REMAKING A METAMORPHOSIS
James C. Rose Center for Landscape Architecture
This preliminary research and design project takes on the challenge of repairing a landmarked house/garden complex deemed “historic” because it was designed to change over time. The preservation exercise foregrounds the paradoxes of permanence and memory, asking: how to preserve change itself? It was designed in 1954 by James Rose, a key figure in modern landscape architecture, as his own suburban home and a critique of the post-war American Dream. A 50-year work-in-progress, it began as three interconnected house/garden living areas integrated with a continuous garden environment. After a series of minor alterations, an extensive addition during the 1970’s, featuring a rooftop garden and “Zendo” structure, overlaid onto the original orthodox Modernism a layer of Counter-culture experimentalism. Considered to be Rose’s masterwork, the project was left unfinished in a state of decay. Due to decades of weathering/neglect, and recently severe damage from a fallen tree, it is now endangered.

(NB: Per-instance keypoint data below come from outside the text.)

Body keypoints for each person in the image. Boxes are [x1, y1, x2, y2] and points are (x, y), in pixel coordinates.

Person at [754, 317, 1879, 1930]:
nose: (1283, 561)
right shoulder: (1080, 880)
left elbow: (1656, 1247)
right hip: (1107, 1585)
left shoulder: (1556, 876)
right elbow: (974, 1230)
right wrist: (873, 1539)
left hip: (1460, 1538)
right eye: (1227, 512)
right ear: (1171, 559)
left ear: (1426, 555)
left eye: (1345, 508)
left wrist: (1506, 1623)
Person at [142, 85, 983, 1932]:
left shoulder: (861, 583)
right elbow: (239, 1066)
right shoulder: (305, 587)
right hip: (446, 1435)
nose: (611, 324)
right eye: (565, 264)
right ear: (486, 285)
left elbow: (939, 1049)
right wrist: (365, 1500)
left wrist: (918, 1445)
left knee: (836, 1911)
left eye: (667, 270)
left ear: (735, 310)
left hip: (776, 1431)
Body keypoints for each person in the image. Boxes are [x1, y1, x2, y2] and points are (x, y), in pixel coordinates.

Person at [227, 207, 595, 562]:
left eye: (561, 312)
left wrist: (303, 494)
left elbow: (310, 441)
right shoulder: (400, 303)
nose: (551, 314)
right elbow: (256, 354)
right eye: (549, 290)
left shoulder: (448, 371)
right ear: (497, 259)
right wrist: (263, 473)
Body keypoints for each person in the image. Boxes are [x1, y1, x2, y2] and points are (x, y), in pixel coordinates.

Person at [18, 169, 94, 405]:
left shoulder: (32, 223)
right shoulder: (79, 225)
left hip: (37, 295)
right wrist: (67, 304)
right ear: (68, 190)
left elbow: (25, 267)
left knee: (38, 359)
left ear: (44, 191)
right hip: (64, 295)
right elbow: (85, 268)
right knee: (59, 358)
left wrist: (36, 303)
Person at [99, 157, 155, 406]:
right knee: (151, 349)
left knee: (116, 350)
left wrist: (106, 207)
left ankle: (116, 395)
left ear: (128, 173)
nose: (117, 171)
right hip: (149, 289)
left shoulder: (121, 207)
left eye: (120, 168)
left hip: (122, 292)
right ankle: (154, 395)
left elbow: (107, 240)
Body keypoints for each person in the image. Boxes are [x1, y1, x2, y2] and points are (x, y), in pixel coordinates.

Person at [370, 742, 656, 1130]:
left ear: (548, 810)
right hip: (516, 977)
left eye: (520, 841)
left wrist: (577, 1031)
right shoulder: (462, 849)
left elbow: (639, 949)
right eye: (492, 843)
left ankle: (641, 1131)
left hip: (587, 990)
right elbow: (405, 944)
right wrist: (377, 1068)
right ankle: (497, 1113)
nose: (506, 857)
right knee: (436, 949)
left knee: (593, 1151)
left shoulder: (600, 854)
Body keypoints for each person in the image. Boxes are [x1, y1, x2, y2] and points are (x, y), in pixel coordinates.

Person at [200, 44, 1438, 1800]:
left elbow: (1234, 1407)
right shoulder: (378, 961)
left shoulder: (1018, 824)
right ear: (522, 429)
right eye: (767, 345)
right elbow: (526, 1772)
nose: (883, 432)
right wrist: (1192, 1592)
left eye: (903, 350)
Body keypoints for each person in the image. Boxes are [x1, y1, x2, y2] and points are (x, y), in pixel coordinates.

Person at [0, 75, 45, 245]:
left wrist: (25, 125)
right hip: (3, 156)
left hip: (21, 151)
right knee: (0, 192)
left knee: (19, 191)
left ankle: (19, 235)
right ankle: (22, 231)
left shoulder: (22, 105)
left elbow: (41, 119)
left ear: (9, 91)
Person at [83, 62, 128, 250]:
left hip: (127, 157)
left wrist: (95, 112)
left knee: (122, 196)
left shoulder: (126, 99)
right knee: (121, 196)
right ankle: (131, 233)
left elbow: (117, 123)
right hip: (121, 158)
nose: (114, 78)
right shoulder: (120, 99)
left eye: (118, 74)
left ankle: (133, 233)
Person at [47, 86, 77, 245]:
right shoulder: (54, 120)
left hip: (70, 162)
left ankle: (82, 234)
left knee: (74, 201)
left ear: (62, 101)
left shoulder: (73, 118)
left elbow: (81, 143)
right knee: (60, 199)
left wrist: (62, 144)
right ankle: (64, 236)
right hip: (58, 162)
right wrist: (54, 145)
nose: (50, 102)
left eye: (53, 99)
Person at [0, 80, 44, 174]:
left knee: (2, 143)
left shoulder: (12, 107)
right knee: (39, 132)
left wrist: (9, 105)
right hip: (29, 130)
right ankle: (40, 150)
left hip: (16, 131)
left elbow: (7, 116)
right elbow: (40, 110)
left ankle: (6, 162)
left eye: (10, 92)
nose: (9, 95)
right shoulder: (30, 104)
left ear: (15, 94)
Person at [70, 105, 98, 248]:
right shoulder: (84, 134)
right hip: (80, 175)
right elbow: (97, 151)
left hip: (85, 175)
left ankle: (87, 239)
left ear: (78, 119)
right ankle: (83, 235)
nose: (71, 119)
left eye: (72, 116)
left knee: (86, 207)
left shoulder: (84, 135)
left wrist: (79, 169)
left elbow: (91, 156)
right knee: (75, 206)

As a theorist of modern landscape, Rose also produced a significant body of published (but out-of-print) writings which we researching to establish guiding principles to address the preservation challenge is how to work on an object theorized, designed, and built as a metamorphosis. The scope of work for Phase 1 includes documentation/analysis of existing conditions, emergency structural stabilization, and repairs to the roof garden. Phase 2 includes the reconstruction of the Zendo and the creation of a masterplan for entire site. New design interventions aim to make strategic alterations to the building to improve public access and site interpretation. Small, but significant, changes will open up liminal spaces between the various phases of construction/use over time, producing a simultaneous perception of time and preserve the integrity of Rose’s home as a transitional object.